Das Big4-Festival u.a. mit der US-Band Metallica vergangenes Wochenende in der Arena Gelsenkirchen mit 57.000 Besuchern hat einige Kritik hervorgebracht. So soll es zu wenig Getränkestände und Toiletten gegeben haben, im Innenraum war es teilweise zu voll.

Auch die Getränkepreise wurden moniert, insbesondere die Tatsache, dass Wasser nicht das günstigste Getränk war.

Kritik kam dabei nicht nur von den Besuchern, sondern auch von Veranstalter Marek Lieberberg. Nun räumte die Arena Gelsenkirchen, die bei dem Festival für Service und Catering verantwortlich war, Fehler ein.

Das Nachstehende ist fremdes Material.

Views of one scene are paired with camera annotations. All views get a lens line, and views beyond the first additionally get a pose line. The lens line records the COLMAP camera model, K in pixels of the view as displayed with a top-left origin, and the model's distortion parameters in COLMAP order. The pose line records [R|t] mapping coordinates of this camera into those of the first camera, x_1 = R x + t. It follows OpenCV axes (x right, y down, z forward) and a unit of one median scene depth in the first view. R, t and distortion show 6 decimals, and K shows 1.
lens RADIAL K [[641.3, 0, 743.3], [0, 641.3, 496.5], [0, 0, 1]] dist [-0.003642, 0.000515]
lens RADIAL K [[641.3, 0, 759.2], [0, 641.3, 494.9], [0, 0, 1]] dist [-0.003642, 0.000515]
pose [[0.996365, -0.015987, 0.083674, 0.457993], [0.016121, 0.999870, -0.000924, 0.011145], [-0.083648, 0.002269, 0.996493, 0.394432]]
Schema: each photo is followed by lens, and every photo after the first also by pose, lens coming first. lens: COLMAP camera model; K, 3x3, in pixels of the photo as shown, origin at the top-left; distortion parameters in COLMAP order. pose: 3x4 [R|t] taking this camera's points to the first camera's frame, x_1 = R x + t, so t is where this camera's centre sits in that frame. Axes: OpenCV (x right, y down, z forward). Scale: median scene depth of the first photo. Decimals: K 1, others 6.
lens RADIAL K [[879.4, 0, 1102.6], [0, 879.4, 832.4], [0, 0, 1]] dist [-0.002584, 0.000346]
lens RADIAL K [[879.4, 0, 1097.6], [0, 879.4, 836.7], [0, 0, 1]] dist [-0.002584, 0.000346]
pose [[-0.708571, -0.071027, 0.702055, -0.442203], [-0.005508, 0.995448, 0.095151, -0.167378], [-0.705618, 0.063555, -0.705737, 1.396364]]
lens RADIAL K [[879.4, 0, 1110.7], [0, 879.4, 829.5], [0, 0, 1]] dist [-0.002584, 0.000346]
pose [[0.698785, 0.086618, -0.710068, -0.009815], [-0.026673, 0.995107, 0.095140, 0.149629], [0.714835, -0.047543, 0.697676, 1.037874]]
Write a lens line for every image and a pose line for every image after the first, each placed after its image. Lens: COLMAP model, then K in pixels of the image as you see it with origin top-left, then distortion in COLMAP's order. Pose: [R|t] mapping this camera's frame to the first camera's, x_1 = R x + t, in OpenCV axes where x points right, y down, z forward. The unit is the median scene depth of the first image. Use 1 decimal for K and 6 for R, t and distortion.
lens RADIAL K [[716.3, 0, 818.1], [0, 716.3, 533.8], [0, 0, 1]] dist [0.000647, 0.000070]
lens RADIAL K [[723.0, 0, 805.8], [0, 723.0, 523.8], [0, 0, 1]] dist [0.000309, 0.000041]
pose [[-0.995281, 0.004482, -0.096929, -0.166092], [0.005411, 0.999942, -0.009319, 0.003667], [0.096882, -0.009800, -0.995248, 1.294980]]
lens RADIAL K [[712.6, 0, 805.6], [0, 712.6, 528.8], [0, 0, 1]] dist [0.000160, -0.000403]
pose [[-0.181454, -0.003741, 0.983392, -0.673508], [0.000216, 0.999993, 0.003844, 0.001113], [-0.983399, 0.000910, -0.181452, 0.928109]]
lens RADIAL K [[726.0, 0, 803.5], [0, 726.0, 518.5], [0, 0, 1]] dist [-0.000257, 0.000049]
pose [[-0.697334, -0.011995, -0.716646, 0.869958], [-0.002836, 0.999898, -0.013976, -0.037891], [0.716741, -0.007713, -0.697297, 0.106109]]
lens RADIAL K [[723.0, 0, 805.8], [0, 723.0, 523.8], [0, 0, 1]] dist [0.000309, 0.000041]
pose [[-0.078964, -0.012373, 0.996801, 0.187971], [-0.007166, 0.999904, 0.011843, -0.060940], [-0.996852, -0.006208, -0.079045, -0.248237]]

Nach einem Bericht von DerWesten.de erklärte ein Geschäftsführer der Arena, dass aufgrund von kurzfristig erlassenen Sicherheitsauflagen keine weiteren Getränkestände hatten aufgebaut werden dürfen. Aufgrund der Erfahrungen werde man nun für Großveranstaltungen ein neues Konzept ausarbeiten.

Am Rande des Big4-Festivals ist ein Besucher ums Leben gekommen, als er beim unbefugten Überqueren von Straßenbahngleisen von einer Bahn erfasst wurde. Der Besucher war erheblich alkoholisiert.